Being prey to a sociopath last year was hard to swallow seeing all that I had learned earlier in life. But I got taken by a man who presented very differently than my father. He was very covertly abusive and I had not experienced that before. What I saw is that my response to him was the same as when I was 17. This led me to think there was something I was projecting onto the situation from my past. I truly came to believe this. However, seeking out God showed me a different truth. That was what in the end set me free. I then came to see things more clearly and clearly enough to learn how much my ex lied to me and even to be given information about his aliases and all. I could no longer question what was right in front of me. It wasn’t me, it was him. I was responding in a familiar way because I was in the same situation as I was with my father. I was doing what I had done before. The growth came in learning how to respond differently, to recognize it and to take my power back. It has left me stronger in the end.

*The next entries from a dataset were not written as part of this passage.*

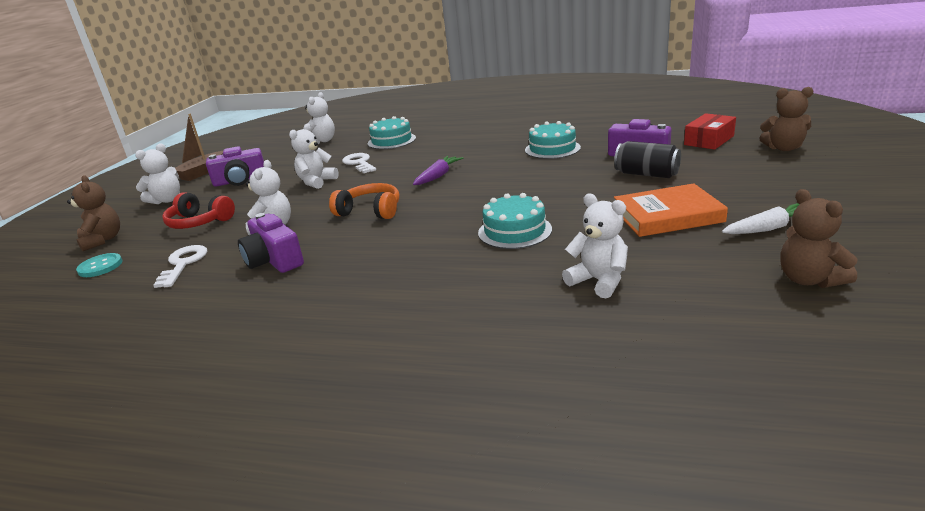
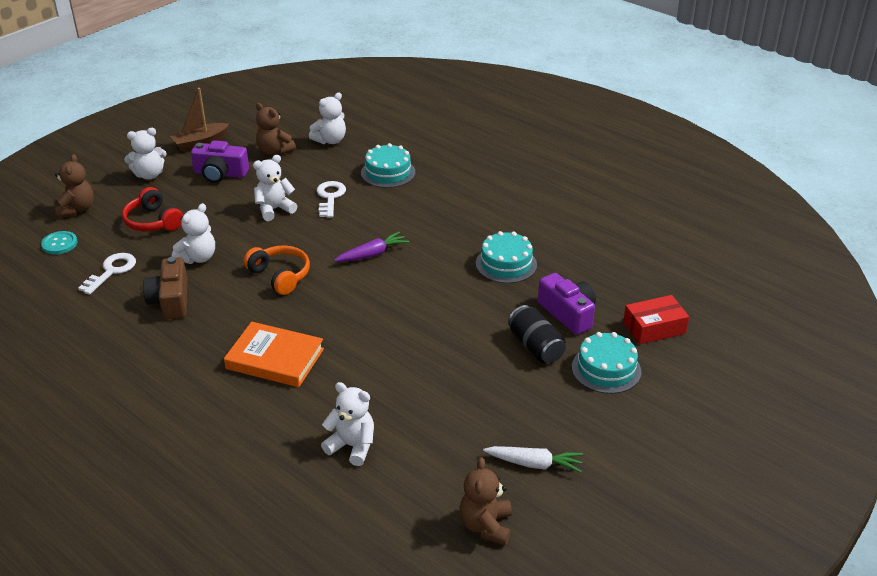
camera: 25 degrees right, 10 degrees up
purple camera [238,213,304,273] -> brown camera [143,257,188,319]
turquoise cake [478,193,552,249] -> turquoise cake moved to [572,332,642,394]
white teddy bear [562,193,628,298] -> white teddy bear turned 45 degrees counterclockwise [321,382,374,466]
orange book [614,183,728,237] -> orange book moved to [224,322,324,387]
brown teddy bear [759,87,813,151] -> brown teddy bear moved to [256,103,296,155]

When I see it now in others I am sad. But yet I feel empowered to be able to recognize evil in others and walk away from it. I leave it for God to deal with them. I have had two very harmful and dangerous bouts with sociopaths. I have learned that nothing I can do can change them. I can be devastated at what happened to me or I can use it to help myself and others. I choose the later. When I wanted to die I would tell myself that if I do they will win. It was a game of life. Tearing me down made them feel better. So I refused to let that happen. I refused to play. I also acknowledged that, in truth, what they do has nothing at all to do with me. It is their selfishness. So if I allowed that to tear me down I was missing the point. I had to realize that they didn’t care about me so I had to care even more about myself. Why allow someone that sick to continue to hurt me? It then became a matter of pulling apart the “ick” that had been instilled in me due to being so close to them. The ick that kept me from seeing the truth. Now I see truth and I live in it and with it. It is my guide.
May your journey teach you many lessons that strengthen you along the way. May you see just how wonderful and deserving of love and support that you are and may you find that in places that you may not have discovered it before. Mostly, may you find that in yourself. As you believe in God, it is there. Just look for it and you’ll see what I’m talking about :))
Alright. I see alot of posts mentioning about God or what ever. That is all fine & dandy. What I do hope the people who have been the prey of these predators is that you find another source of inspiration which is knowledge. There are many well written non-fiction book on psychopathy. Martha Stout says the universal indicator of sociopathy is the pity play. Watch for that symptom. If someone is truly destroying your life & wants pity for their own wrongdoing, how can you truly forgive this person? Step up to the challenge. Do not tremble in fear. Just confront them & see for yourself how you have been fooled into their stupid little f****ng games. Do not make a sacrifice for these people. Make a sacrifice for yourself. People with a conscience on their shoulders need to step up to these people or else these people will just eventually propagate & propagate.